Your goal =
Every line that includes the word "stains" needs to be copied from the listing.

-- Entries supplied follows --

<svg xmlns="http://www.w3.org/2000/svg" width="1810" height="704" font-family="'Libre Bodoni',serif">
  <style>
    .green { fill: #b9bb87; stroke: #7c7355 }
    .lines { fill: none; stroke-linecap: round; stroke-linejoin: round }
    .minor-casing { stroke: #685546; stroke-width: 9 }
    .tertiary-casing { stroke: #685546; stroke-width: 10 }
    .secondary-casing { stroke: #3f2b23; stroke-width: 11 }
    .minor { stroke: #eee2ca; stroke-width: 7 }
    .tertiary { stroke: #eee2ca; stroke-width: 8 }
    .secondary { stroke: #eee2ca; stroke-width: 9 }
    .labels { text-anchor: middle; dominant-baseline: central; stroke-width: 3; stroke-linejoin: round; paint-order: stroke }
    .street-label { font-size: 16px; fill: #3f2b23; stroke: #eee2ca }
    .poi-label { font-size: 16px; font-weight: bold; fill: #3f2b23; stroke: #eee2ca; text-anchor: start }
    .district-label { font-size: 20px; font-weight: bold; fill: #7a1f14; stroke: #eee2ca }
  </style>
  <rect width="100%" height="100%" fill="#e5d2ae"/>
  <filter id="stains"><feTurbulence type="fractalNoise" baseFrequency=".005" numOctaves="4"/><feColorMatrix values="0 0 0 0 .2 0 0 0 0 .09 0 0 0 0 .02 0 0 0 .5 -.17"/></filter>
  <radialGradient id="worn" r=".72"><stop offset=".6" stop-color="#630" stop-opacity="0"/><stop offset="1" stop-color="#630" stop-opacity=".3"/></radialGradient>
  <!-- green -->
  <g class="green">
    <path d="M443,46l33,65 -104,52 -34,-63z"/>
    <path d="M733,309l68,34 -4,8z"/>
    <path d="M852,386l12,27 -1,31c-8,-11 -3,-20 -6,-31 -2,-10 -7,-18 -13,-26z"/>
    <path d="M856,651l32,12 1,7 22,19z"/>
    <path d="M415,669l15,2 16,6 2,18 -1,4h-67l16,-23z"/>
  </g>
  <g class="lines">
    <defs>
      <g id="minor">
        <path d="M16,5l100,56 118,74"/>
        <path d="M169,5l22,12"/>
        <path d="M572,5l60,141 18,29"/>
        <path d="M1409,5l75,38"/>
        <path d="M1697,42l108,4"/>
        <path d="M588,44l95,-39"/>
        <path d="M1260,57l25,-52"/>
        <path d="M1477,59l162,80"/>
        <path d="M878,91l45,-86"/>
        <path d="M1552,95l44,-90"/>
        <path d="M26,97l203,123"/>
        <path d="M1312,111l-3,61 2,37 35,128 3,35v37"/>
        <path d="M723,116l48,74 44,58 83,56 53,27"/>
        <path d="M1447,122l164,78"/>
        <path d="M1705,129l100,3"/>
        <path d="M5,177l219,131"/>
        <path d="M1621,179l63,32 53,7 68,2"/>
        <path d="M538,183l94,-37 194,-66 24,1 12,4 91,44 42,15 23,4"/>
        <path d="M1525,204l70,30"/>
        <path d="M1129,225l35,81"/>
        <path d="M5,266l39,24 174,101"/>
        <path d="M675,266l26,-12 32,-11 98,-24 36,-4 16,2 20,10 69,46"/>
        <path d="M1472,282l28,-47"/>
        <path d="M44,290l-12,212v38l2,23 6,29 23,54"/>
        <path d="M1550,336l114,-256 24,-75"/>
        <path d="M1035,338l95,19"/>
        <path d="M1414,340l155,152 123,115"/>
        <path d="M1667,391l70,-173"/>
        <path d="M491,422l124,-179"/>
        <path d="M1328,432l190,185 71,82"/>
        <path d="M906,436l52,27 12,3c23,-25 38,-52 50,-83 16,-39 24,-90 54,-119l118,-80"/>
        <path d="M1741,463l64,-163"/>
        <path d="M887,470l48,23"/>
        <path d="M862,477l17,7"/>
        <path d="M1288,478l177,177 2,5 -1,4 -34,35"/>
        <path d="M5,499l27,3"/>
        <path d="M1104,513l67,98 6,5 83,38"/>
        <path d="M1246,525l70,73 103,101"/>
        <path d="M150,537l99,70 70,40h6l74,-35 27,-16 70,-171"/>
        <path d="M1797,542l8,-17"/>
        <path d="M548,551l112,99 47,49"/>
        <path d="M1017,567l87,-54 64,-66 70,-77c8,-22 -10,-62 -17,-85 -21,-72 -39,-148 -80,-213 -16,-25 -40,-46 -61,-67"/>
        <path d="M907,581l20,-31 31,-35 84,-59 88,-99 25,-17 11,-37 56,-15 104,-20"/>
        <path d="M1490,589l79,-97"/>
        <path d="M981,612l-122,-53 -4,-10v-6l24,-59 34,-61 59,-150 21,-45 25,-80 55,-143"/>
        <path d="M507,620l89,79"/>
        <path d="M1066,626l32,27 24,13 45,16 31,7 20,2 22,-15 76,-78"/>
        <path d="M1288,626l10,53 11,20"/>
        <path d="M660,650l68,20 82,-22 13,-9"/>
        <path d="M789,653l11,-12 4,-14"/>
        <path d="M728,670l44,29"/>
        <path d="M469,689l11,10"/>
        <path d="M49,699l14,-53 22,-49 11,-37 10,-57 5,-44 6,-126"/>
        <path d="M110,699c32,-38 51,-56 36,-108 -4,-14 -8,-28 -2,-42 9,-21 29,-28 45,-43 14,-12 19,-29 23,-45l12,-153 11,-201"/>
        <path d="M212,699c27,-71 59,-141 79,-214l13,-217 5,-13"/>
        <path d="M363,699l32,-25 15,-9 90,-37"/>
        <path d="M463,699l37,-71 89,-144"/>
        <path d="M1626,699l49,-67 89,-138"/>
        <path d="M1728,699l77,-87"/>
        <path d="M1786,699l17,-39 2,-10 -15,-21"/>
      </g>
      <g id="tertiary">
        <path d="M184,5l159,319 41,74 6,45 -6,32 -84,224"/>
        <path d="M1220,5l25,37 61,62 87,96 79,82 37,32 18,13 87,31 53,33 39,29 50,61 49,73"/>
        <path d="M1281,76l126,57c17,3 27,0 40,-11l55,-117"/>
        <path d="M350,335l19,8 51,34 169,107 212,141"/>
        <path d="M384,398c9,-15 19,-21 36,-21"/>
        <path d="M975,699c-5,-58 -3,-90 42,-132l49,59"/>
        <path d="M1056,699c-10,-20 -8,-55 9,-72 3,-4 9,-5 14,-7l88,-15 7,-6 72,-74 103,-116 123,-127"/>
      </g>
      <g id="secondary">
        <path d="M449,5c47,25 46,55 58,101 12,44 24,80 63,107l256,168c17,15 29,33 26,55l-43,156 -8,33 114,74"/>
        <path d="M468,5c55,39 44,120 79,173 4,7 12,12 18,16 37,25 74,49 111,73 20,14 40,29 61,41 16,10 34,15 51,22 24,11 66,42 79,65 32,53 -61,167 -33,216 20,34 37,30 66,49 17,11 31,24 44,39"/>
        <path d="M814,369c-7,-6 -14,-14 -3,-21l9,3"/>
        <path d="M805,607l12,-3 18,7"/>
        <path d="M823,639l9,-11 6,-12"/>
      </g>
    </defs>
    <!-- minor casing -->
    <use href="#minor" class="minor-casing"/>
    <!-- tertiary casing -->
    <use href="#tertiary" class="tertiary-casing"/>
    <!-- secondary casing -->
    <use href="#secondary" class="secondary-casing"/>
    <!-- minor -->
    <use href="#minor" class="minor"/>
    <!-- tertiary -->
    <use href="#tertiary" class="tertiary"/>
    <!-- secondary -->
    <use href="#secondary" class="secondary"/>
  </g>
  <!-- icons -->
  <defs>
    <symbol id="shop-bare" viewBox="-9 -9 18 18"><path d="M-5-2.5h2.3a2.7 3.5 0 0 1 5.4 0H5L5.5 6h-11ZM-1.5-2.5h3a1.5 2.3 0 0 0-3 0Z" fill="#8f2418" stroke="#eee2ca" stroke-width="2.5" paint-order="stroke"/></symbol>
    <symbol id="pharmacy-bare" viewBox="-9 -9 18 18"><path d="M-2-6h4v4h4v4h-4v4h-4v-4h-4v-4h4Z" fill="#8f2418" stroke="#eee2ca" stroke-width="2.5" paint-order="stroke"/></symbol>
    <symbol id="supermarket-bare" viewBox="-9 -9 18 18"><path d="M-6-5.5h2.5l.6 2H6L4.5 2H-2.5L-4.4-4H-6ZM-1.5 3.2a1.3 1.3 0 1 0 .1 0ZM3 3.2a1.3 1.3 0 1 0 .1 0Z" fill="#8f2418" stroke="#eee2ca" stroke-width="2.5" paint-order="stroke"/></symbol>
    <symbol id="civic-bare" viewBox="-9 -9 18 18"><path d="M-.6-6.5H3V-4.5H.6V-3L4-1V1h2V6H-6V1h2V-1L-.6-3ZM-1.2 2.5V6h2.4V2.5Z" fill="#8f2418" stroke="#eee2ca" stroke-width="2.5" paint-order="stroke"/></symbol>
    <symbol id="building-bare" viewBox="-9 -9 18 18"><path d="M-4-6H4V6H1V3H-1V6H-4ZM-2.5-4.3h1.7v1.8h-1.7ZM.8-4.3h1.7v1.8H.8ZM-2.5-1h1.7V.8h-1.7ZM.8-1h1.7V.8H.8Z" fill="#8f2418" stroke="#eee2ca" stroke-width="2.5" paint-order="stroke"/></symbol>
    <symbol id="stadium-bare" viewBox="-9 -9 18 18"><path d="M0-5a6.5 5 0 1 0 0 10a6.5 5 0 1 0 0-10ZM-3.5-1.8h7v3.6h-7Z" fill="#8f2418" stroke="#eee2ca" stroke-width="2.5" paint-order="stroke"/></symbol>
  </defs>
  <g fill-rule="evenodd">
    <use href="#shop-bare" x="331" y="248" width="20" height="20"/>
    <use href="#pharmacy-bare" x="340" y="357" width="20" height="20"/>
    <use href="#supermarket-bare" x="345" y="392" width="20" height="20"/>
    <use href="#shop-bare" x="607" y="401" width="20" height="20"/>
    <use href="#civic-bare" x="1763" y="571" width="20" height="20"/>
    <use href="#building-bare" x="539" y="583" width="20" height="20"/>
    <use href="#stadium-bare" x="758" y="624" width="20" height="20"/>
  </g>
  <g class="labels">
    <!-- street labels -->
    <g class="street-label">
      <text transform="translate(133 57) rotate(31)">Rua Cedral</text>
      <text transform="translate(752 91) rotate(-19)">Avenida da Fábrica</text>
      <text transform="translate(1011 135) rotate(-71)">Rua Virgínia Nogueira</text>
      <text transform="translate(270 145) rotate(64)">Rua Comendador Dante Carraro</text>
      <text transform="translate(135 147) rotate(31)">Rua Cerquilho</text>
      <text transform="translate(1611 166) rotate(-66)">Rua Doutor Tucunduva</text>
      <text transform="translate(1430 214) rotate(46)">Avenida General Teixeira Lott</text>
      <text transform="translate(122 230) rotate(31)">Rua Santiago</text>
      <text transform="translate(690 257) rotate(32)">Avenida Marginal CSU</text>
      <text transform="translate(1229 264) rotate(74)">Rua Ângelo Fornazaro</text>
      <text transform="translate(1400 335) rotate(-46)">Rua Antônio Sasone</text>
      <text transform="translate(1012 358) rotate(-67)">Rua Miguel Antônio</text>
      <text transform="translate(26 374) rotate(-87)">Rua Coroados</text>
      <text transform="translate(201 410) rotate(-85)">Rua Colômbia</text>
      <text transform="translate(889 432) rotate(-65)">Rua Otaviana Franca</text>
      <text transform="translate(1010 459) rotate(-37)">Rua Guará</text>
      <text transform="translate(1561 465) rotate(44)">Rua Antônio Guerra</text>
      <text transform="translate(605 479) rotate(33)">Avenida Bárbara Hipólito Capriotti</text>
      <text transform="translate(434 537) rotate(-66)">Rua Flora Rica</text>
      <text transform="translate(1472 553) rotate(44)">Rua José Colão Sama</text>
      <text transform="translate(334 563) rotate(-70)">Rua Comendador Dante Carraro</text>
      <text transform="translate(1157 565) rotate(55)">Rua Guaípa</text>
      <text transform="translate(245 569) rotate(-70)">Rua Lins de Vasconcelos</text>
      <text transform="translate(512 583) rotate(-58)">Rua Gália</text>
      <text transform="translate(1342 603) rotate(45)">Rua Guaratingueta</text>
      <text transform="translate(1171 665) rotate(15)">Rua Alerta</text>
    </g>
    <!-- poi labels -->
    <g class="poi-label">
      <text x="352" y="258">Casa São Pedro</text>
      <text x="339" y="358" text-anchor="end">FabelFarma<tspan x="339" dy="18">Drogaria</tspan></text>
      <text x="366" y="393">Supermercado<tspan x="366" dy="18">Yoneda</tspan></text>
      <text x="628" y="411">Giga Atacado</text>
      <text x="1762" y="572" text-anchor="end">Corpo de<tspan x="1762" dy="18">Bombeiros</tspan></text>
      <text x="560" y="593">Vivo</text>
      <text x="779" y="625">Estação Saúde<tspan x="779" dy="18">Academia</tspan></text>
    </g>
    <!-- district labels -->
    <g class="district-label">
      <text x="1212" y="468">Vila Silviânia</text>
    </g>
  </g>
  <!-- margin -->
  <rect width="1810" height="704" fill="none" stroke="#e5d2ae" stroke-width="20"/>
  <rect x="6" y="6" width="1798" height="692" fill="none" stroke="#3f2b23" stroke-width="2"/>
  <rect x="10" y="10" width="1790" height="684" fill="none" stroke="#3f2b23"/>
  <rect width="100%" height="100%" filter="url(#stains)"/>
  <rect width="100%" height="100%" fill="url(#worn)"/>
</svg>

-- Entries supplied concluded --

Response for this exercise =
  <filter id="stains"><feTurbulence type="fractalNoise" baseFrequency=".005" numOctaves="4"/><feColorMatrix values="0 0 0 0 .2 0 0 0 0 .09 0 0 0 0 .02 0 0 0 .5 -.17"/></filter>
  <rect width="100%" height="100%" filter="url(#stains)"/>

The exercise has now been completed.